As discussed in my recent Policy Analysis on U.S.-China economic engagement, today’s critics of engagement often overstate the harms caused by Chinese goods imports in the years following China’s accession to the World Trade Organization (a.k.a. the “China Shock”) while ignoring trade liberalization’s many benefits during the same period. A new Working Paper from the Center for Global Development drills down on one such benefit: increased U.S. higher education exports to China (i.e., Chinese students attending U.S. colleges and universities). The paper’s abstract summarizes the authors’ findings (emphasis mine):
We highlight a lesser known consequence of China’s growth and integration into the world economy in relation to the United States: the rise of services trade. We demonstrate that the US’s trade deficit in goods cycle back as a surplus in exports of education services. Focusing on China’s accession to the World Trade Organization, we show that Chinese cities more exposed to this trade liberalization episode sent more students to US universities. Results indicate that growth in housing income/wealth was an important channel that allowed Chinese families in the top of the income distribution to afford US tuition, consistent with large growth in the share of Chinese students who financed their studies using personal funds. Other mechanisms, such as changing returns to education or information flows, appear to play less of a role. We also inform distributional consequences for the US. Trade liberalization relatively induced increases in the shares of Chinese students studying non‐STEM fields and attending less‐selective US universities. Student inflows were similar in destinations with low and high levels of human capital, indicating that educational exports dampened regional inequalities. Our estimates suggest that recent trade wars could cost US universities around $1.15 bn in tuition revenue.
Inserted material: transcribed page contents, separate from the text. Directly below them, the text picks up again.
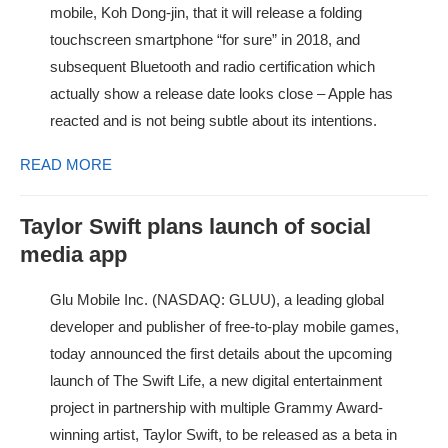
mobile, Koh Dong-jin, that it will release a folding
touchscreen smartphone “for sure” in 2018, and
subsequent Bluetooth and radio certification which
actually show a release date looks close – Apple has
reacted and is not being subtle about its intentions.
READ MORE
Taylor Swift plans launch of social
media app
Glu Mobile Inc. (NASDAQ: GLUU), a leading global
developer and publisher of free-to-play mobile games,
today announced the first details about the upcoming
launch of The Swift Life, a new digital entertainment
project in partnership with multiple Grammy Award-
winning artist, Taylor Swift, to be released as a beta in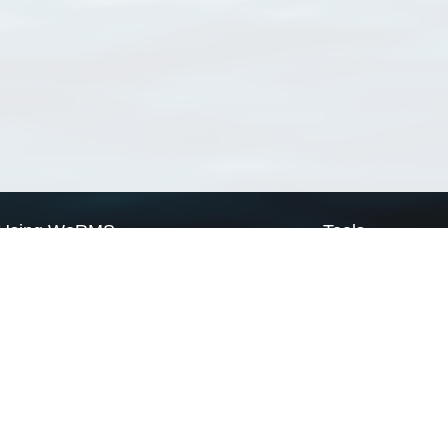
Using WoRMS
Tools
Citing WoRMS
WoRMS Match Tax
Terms of use
LifeWatch Match Ta
Request access
Webservices
This service is powered by LifeWatch Belgium
Le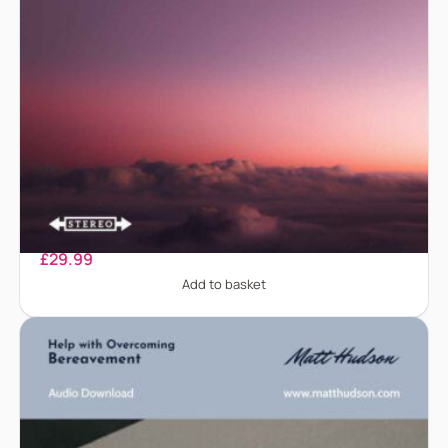
Anger Management
£
29.99
Add to basket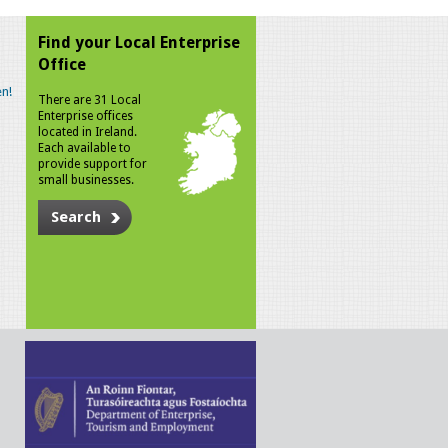
Find your Local Enterprise
Office
n!
There are 31 Local
Enterprise offices
located in Ireland.
Each available to
provide support for
small businesses.
Search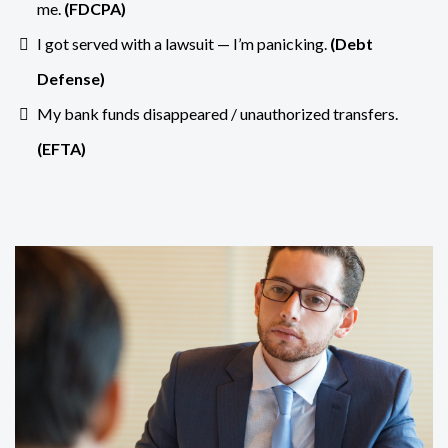
me.
(
FDCPA
)
I got served with a lawsuit — I’m panicking.
(
Debt
Defense
)
My bank funds disappeared / unauthorized transfers.
(
EFTA
)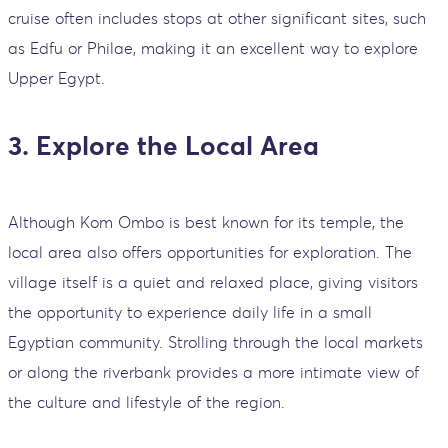
cruise often includes stops at other significant sites, such
as Edfu or Philae, making it an excellent way to explore
Upper Egypt.
3. Explore the Local Area
Although Kom Ombo is best known for its temple, the
local area also offers opportunities for exploration. The
village itself is a quiet and relaxed place, giving visitors
the opportunity to experience daily life in a small
Egyptian community. Strolling through the local markets
or along the riverbank provides a more intimate view of
the culture and lifestyle of the region.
Put simply, many of the dollars that Americans sent to China for low‐skill manufactures returned to the United States in the form of Chinese students’ “full‐sticker price tuition payments” at colleges and universities around the country. This, in turn, benefited not only those institutions, but also their American students and surrounding communities. (Chinese students, of course, also benefited, as did the United States more broadly.)
Maybe someday the vocal critics of past U.S. engagement efforts might acknowledge these (and the many other) past gains, as well as the future harms of potentially “decoupling” the two economies, but I’m not holding my breath.